CA: I find it kind of exhausting how Africa is always this basket case of chaos and war and starvation. If you depended on the American media for a portrayal of Africa, you would end up thinking, “These people are so stupid, how do they get themselves into these things?” One thing that never pushes through is a view of Africans as entirely human. On the one hand, the West recognizes that we’ve had really horrible leaders. On the other hand, the money that the leaders steal from our countries is stashed away in the West. And we’re lectured on free trade by the same countries whose governments very often subsidize things like their farmers and such. I’m also really uncomfortable with the focus on aid. I don’t like the idea that somehow Africans are people that we have to keep giving out gifts of money to. I feel that one has to make it easier for Africa to participate in global trade. I mean, it’s so complex, but I just get so uncomfortable watching Africa portrayed like this.
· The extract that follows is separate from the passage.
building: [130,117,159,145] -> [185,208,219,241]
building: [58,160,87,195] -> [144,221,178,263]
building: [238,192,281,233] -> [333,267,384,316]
MJ.com: Right, the “Save the Children” commercials.
CA: Right. And I sort of think to myself, “God, if I were not African, I wonder what I would think about these Africans.” You know?
MJ.com: So where do you see yourself in the great tradition of Nigerian political writers? Are you a political writer?
CA: For me, I’m writing a story about human beings. But then, when you’re talking about the Biafran period in our history, you can’t write without it becoming political. There are some countries where politics doesn’t really play a direct role in the life of people, so people can carry on without really knowing what’s going on. Nigeria isn’t that kind of country. I think the U.S. is becoming more and more like that too, where more and more people are interested in what’s going on than before. Now that there’s Iraq and there’s 9/11, people are more in tune. In Nigeria, people are more like that. Young people who are 15 talk about politics and know about politics and know the name of the ministers because it’s so important—the things that happen affect them. If the government doesn’t fund education, which they often don’t, students are going to stay home and not go to school. It affects them directly. But I’m really not interested in writing explicitly about that. I’m really interested in human beings, and in love, and in family. Somehow, politics comes in.
Rina Palta is a freelance writer in San Francisco.